▶ [Request]
Output, word for word, the lines of this listing that fall between the line with "Ejemplo: petición GET" and the line with "- Además, se", counting both of those lines, and no others.

----------

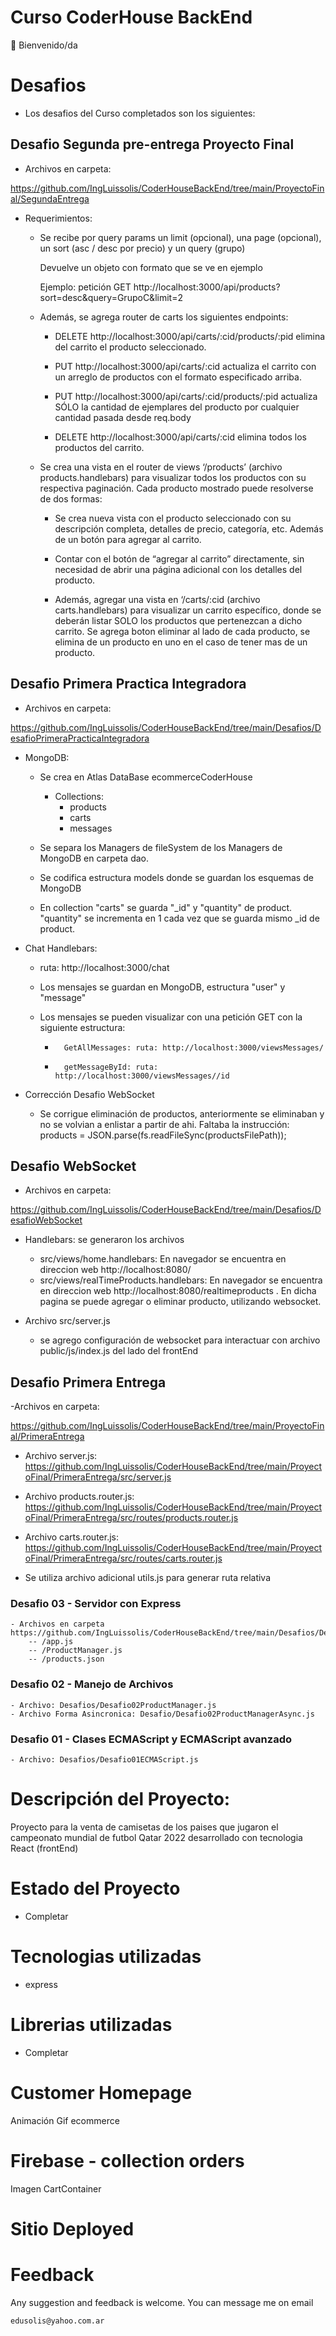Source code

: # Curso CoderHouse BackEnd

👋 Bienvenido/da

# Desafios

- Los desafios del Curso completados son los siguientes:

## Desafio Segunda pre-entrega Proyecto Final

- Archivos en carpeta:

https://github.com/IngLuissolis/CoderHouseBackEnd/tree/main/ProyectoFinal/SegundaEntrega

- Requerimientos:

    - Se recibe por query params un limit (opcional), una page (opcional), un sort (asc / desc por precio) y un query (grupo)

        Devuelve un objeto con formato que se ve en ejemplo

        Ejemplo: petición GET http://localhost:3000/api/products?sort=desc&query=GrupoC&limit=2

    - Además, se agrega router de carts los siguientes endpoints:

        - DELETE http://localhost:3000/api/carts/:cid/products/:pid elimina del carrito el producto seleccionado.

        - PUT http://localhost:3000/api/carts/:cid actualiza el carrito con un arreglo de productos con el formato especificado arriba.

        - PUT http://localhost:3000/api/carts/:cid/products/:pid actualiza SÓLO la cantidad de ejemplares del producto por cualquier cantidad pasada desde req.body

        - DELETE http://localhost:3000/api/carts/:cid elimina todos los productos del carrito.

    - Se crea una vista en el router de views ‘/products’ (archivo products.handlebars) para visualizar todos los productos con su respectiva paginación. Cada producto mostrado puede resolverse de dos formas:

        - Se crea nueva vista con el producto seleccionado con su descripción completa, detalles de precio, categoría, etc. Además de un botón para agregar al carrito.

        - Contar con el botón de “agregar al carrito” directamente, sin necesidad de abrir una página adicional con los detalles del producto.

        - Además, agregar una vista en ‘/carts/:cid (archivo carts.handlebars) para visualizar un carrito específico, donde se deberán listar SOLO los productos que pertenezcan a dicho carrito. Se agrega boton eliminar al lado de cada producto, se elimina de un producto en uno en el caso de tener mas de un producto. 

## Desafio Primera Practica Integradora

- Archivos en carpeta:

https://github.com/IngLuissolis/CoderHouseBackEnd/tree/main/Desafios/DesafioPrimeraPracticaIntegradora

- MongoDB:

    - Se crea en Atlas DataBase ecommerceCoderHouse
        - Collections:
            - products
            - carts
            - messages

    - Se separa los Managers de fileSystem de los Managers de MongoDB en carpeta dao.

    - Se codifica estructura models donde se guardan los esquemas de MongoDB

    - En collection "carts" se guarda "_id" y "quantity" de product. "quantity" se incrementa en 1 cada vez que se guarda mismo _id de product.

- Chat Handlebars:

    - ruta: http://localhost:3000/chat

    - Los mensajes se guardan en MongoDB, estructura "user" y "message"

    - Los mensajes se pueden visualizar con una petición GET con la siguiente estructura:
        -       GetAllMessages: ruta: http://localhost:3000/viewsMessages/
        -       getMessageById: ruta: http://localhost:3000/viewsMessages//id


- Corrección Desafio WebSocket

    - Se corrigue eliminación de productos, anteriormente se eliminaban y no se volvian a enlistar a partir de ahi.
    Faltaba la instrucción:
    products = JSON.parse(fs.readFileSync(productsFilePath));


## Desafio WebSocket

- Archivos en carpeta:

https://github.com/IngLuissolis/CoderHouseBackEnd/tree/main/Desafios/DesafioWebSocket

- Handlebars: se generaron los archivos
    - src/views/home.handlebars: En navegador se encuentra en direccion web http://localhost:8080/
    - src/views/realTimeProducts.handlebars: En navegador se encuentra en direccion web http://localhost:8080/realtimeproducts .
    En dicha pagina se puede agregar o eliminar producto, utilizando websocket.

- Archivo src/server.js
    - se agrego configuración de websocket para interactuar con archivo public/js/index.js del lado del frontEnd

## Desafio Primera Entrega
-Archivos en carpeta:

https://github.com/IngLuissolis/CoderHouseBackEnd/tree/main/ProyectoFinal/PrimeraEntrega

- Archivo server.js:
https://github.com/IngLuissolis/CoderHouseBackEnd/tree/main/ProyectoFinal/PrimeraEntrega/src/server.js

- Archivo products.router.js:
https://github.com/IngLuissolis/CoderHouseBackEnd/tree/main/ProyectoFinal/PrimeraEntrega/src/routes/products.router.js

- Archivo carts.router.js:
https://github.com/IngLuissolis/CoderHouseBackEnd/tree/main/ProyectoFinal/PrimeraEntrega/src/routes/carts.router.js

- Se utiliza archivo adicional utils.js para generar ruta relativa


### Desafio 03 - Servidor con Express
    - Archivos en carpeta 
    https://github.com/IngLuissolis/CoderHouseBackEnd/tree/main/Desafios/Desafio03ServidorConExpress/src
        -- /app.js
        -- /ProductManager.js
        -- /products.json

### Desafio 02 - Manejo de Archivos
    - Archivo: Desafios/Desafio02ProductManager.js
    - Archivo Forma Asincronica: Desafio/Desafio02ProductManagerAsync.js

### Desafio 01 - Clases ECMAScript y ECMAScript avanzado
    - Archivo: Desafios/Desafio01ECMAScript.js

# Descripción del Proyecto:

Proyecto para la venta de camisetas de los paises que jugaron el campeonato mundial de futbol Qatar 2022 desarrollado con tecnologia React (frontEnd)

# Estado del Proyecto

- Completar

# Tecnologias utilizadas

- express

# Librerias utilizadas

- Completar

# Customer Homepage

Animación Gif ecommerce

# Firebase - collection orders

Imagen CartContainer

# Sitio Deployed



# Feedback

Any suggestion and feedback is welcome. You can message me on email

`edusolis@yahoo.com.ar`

----------

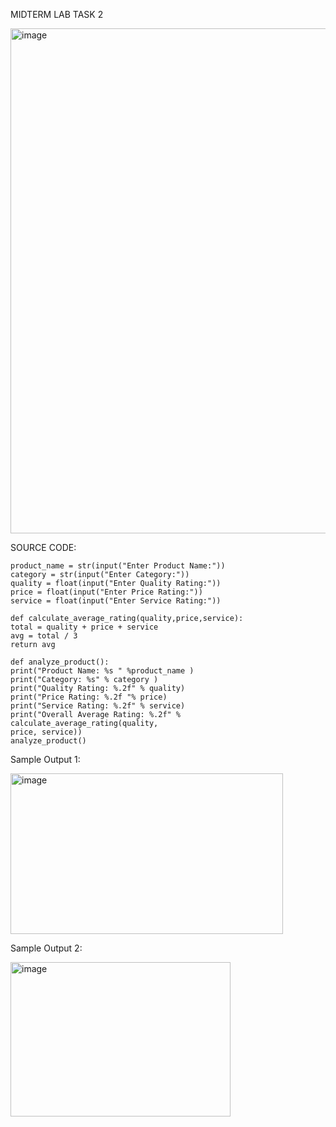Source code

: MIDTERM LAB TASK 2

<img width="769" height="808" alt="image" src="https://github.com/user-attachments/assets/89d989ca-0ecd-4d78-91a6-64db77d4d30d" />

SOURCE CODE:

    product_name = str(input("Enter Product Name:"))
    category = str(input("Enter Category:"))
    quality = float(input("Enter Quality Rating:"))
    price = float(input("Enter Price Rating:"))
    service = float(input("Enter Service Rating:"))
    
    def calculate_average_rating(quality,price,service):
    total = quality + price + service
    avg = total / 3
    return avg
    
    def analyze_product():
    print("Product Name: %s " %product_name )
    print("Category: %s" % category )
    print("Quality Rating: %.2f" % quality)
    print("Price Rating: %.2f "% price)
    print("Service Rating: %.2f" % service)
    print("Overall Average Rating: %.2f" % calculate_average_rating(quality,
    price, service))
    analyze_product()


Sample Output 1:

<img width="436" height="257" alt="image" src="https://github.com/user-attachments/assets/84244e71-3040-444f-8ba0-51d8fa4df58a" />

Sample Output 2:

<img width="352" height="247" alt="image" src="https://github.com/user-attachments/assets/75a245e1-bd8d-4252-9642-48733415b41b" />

----------

▶ [Answer for this exercise]
        Ejemplo: petición GET http://localhost:3000/api/products?sort=desc&query=GrupoC&limit=2

    - Además, se agrega router de carts los siguientes endpoints:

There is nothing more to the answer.